**WORK TO COMPLETE**
Beginning with the first line of the data below, reproduce every line unchanged, ending with the line that holds "Figure 6. Histograms".
•••••
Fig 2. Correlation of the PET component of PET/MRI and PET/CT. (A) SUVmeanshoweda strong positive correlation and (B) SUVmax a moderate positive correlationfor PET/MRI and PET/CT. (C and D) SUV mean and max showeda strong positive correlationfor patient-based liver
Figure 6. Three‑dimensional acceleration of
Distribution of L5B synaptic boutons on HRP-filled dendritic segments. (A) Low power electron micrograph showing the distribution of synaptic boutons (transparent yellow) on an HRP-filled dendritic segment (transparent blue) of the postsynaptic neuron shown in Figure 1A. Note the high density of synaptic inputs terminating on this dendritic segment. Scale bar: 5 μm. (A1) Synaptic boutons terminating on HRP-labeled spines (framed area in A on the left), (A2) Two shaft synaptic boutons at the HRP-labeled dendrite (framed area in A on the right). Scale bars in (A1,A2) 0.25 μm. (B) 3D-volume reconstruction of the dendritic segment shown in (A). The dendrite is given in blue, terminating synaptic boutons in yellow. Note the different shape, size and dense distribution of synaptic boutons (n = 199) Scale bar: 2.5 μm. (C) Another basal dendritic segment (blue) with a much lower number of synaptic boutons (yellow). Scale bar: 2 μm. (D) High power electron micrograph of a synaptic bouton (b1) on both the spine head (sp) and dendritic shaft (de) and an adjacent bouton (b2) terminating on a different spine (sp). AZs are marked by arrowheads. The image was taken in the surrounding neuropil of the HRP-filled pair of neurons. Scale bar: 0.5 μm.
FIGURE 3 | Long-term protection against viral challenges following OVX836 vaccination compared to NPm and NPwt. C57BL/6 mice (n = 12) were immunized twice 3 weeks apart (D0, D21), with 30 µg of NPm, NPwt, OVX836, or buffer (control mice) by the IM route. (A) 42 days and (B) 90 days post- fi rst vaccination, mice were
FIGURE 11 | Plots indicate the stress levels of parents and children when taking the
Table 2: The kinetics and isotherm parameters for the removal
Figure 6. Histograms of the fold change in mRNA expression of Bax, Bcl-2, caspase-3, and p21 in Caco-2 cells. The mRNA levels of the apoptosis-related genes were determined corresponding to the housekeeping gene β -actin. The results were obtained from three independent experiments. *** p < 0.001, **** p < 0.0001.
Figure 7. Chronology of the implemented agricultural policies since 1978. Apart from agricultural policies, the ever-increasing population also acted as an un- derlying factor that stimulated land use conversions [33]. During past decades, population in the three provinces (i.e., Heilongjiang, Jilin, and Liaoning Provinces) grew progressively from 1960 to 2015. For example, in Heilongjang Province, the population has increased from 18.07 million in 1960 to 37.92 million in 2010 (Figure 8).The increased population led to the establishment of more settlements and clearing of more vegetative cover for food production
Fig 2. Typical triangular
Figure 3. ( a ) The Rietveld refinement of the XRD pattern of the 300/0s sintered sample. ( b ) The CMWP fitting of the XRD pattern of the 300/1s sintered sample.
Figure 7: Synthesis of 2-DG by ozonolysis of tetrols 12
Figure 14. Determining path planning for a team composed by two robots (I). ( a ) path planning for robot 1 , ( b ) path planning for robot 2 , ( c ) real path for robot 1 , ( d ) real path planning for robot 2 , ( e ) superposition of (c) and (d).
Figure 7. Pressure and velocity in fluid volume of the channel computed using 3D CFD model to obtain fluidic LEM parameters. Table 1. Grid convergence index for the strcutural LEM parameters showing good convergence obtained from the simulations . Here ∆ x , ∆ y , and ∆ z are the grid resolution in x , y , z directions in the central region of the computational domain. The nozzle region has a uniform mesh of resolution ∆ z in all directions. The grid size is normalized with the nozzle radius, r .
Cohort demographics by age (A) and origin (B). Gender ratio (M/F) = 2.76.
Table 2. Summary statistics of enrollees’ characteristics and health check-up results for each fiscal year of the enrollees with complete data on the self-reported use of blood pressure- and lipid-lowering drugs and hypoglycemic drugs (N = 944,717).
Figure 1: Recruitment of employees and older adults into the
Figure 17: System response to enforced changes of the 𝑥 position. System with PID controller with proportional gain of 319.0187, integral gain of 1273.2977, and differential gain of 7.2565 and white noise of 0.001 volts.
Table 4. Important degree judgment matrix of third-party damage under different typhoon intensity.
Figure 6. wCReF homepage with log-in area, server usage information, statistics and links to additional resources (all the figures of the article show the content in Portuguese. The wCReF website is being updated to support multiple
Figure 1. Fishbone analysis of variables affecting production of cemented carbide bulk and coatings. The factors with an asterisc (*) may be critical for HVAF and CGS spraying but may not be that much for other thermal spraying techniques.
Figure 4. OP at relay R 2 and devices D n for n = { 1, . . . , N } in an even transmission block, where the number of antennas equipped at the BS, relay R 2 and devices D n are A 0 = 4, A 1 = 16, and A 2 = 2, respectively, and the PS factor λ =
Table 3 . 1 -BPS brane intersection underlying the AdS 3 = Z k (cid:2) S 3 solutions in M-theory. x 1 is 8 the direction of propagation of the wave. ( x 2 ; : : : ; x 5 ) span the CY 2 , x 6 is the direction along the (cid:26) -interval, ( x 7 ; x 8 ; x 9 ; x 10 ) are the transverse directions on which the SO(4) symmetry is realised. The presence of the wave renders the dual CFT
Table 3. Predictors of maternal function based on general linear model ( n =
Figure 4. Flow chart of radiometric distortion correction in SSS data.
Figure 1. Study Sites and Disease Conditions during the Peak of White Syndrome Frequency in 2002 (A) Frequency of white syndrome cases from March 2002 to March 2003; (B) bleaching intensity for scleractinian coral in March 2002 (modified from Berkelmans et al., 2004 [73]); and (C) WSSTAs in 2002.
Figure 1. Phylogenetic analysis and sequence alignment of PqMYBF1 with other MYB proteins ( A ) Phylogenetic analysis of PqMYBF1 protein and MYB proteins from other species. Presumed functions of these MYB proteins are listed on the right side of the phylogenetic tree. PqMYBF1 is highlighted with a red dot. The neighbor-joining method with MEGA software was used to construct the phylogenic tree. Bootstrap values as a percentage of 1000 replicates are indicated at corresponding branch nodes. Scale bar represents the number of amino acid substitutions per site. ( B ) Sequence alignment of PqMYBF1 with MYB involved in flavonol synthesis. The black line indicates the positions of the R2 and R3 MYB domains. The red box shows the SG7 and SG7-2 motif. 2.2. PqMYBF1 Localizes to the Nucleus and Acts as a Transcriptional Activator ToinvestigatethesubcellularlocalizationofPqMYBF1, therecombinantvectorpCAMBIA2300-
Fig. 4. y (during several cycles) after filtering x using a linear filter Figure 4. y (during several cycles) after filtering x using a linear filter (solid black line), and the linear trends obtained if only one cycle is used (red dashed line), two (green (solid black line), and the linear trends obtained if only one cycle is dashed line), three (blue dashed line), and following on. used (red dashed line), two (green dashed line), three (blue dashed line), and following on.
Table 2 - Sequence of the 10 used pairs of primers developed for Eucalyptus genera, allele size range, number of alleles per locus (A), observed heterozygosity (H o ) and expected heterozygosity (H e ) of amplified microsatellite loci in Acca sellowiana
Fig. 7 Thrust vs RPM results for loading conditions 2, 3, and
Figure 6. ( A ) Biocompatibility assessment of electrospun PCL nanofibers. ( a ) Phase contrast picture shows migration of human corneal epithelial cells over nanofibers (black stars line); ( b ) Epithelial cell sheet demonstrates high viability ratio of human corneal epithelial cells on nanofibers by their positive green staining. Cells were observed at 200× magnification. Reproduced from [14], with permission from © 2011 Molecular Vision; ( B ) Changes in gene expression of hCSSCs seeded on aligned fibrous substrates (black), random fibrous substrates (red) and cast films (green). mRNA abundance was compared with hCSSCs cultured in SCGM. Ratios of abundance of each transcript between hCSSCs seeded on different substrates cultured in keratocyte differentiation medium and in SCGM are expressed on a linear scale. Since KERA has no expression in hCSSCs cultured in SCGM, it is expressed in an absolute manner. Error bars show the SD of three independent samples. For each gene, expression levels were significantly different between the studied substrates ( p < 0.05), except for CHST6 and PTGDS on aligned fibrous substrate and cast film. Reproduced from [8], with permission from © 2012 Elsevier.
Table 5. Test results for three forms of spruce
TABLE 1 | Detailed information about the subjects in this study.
•••••
**EXPECTED ANSWER**
Fig 2. Correlation of the PET component of PET/MRI and PET/CT. (A) SUVmeanshoweda strong positive correlation and (B) SUVmax a moderate positive correlationfor PET/MRI and PET/CT. (C and D) SUV mean and max showeda strong positive correlationfor patient-based liver
Figure 6. Three‑dimensional acceleration of
Distribution of L5B synaptic boutons on HRP-filled dendritic segments. (A) Low power electron micrograph showing the distribution of synaptic boutons (transparent yellow) on an HRP-filled dendritic segment (transparent blue) of the postsynaptic neuron shown in Figure 1A. Note the high density of synaptic inputs terminating on this dendritic segment. Scale bar: 5 μm. (A1) Synaptic boutons terminating on HRP-labeled spines (framed area in A on the left), (A2) Two shaft synaptic boutons at the HRP-labeled dendrite (framed area in A on the right). Scale bars in (A1,A2) 0.25 μm. (B) 3D-volume reconstruction of the dendritic segment shown in (A). The dendrite is given in blue, terminating synaptic boutons in yellow. Note the different shape, size and dense distribution of synaptic boutons (n = 199) Scale bar: 2.5 μm. (C) Another basal dendritic segment (blue) with a much lower number of synaptic boutons (yellow). Scale bar: 2 μm. (D) High power electron micrograph of a synaptic bouton (b1) on both the spine head (sp) and dendritic shaft (de) and an adjacent bouton (b2) terminating on a different spine (sp). AZs are marked by arrowheads. The image was taken in the surrounding neuropil of the HRP-filled pair of neurons. Scale bar: 0.5 μm.
FIGURE 3 | Long-term protection against viral challenges following OVX836 vaccination compared to NPm and NPwt. C57BL/6 mice (n = 12) were immunized twice 3 weeks apart (D0, D21), with 30 µg of NPm, NPwt, OVX836, or buffer (control mice) by the IM route. (A) 42 days and (B) 90 days post- fi rst vaccination, mice were
FIGURE 11 | Plots indicate the stress levels of parents and children when taking the
Table 2: The kinetics and isotherm parameters for the removal
Figure 6. Histograms of the fold change in mRNA expression of Bax, Bcl-2, caspase-3, and p21 in Caco-2 cells. The mRNA levels of the apoptosis-related genes were determined corresponding to the housekeeping gene β -actin. The results were obtained from three independent experiments. *** p < 0.001, **** p < 0.0001.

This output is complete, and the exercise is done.